● **WHAT TO DO**
Track down every line below that holds "lines" and copy it.

● **DATA RECORDS**
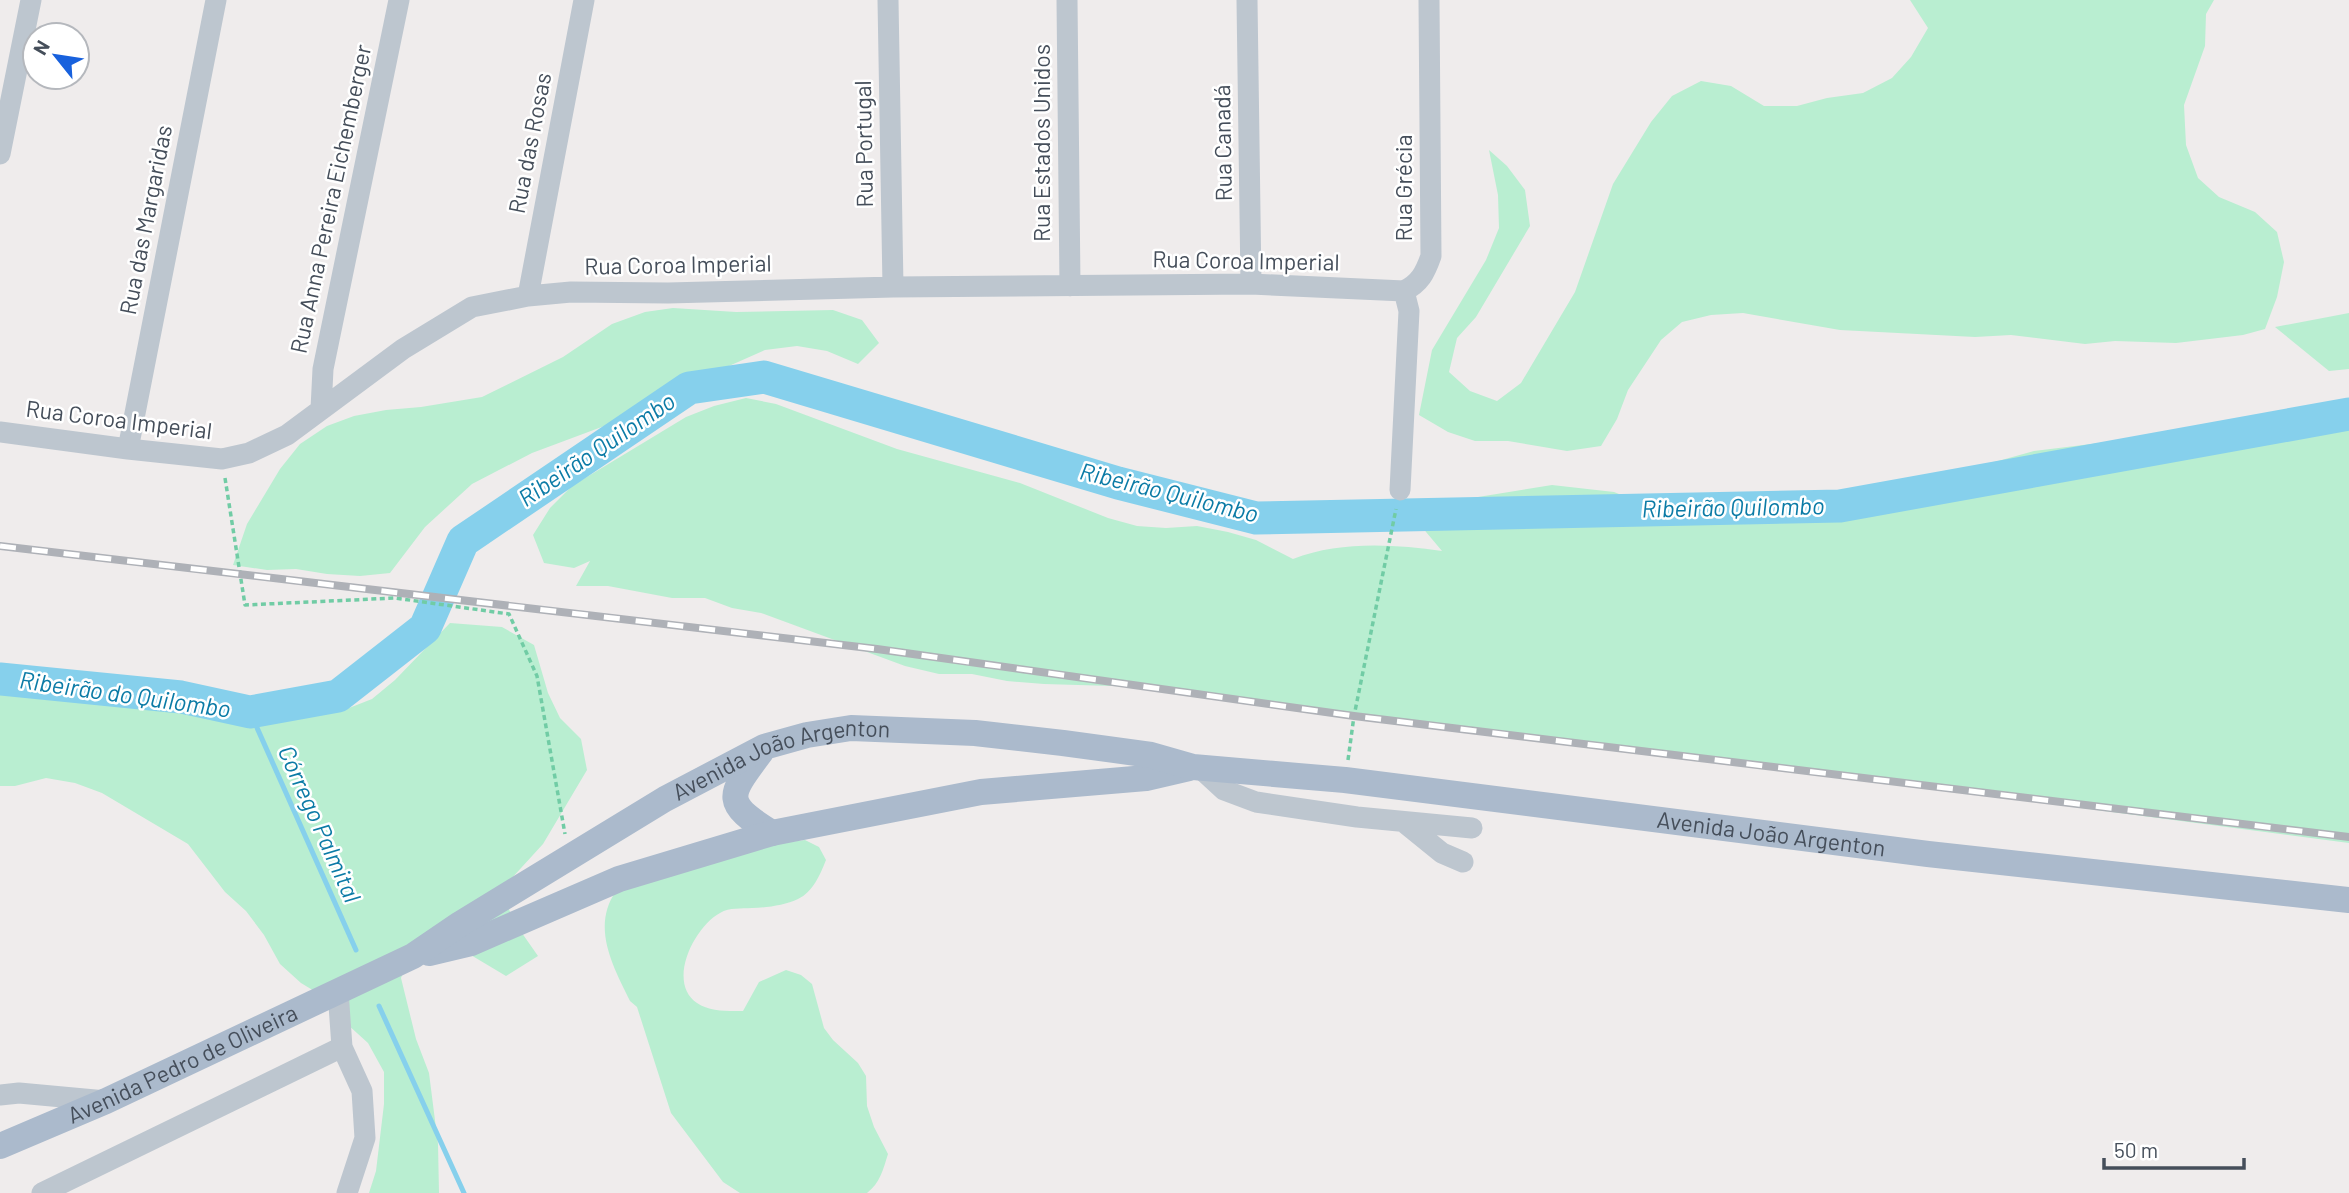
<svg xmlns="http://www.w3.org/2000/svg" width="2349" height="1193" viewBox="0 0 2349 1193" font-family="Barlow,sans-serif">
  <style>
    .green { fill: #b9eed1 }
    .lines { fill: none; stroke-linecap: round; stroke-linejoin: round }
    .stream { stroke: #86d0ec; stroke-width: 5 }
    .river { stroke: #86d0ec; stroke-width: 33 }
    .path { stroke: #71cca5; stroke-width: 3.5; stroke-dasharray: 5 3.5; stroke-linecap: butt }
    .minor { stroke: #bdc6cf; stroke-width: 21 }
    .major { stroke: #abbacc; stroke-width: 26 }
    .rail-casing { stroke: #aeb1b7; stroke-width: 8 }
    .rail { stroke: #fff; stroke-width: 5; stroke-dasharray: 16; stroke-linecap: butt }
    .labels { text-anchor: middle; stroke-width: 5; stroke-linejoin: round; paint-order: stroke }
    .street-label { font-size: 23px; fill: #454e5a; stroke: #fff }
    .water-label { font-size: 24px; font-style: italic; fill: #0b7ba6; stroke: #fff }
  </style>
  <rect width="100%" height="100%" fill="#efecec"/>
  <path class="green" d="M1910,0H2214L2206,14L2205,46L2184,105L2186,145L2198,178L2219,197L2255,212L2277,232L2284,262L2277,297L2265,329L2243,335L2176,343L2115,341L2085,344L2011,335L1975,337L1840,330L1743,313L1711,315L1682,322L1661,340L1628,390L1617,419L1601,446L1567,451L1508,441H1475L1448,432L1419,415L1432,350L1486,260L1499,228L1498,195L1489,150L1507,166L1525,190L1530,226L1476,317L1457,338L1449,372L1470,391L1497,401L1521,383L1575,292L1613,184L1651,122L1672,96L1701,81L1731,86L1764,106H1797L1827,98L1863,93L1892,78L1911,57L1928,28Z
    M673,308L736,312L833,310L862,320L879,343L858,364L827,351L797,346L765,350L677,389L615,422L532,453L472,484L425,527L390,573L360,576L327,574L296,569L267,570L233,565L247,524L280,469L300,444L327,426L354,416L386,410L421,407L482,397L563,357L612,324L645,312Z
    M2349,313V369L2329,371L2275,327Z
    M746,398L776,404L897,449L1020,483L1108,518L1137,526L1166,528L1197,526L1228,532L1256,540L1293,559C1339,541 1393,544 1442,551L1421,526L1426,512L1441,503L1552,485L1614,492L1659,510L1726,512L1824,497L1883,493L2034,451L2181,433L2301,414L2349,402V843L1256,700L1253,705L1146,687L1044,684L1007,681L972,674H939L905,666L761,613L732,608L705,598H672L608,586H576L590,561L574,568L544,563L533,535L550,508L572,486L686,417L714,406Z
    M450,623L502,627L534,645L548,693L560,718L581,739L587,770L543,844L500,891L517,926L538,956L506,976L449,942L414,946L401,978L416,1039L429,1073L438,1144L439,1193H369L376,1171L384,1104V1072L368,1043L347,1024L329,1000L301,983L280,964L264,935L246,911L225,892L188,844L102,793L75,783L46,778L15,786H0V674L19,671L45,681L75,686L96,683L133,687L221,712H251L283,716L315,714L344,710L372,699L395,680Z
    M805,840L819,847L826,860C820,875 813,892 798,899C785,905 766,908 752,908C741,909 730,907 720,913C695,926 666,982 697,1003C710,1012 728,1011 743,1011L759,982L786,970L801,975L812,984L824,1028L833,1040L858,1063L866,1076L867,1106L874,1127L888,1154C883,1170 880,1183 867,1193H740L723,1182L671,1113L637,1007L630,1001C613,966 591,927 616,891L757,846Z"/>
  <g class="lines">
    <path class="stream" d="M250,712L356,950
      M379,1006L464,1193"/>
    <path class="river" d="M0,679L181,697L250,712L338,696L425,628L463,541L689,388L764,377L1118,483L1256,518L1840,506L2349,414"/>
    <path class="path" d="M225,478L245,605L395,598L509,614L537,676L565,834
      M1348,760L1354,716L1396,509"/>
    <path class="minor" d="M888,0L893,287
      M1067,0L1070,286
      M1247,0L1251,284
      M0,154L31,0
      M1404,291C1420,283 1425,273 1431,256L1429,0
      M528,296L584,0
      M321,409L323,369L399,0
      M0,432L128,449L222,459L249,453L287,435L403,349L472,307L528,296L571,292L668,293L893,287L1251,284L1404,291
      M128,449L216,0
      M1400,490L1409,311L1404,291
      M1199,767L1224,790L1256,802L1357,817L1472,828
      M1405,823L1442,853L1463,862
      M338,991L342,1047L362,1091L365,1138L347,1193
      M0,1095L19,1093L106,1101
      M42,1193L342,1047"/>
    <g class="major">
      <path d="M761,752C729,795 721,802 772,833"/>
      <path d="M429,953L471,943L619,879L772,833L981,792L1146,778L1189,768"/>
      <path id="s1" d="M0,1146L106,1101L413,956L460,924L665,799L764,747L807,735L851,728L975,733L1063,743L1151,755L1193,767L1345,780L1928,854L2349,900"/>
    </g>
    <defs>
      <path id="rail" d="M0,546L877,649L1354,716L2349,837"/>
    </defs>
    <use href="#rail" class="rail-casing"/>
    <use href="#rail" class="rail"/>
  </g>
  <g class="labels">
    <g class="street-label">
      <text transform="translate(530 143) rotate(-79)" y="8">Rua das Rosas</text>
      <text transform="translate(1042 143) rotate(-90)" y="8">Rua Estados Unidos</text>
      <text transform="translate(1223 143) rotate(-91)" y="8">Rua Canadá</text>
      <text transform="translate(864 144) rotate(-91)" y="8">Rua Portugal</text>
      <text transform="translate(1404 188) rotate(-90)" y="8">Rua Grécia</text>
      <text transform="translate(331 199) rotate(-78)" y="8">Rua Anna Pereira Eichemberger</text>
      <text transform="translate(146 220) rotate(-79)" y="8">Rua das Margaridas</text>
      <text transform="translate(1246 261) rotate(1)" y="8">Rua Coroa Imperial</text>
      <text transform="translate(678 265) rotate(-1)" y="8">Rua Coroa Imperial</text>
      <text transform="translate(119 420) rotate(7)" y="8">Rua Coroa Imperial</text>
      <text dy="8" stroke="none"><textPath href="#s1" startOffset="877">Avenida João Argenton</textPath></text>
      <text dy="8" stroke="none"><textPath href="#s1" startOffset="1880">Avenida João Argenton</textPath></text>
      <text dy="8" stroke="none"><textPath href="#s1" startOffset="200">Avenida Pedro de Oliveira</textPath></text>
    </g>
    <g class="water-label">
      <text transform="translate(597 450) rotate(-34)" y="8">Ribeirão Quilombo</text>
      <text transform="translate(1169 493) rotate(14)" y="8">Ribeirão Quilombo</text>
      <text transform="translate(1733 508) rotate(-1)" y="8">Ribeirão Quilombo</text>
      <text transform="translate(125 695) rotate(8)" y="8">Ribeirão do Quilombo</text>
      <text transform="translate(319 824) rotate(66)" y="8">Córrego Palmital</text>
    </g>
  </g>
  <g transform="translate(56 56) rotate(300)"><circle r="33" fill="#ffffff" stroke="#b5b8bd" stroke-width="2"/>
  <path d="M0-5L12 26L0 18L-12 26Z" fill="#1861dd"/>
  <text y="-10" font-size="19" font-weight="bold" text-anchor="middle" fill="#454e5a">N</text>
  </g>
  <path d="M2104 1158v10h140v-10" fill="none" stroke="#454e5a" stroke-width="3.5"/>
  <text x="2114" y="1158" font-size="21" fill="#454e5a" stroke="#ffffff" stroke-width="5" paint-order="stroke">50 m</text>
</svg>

● **ANSWER FOR THIS EXERCISE**
    .lines { fill: none; stroke-linecap: round; stroke-linejoin: round }
  <g class="lines">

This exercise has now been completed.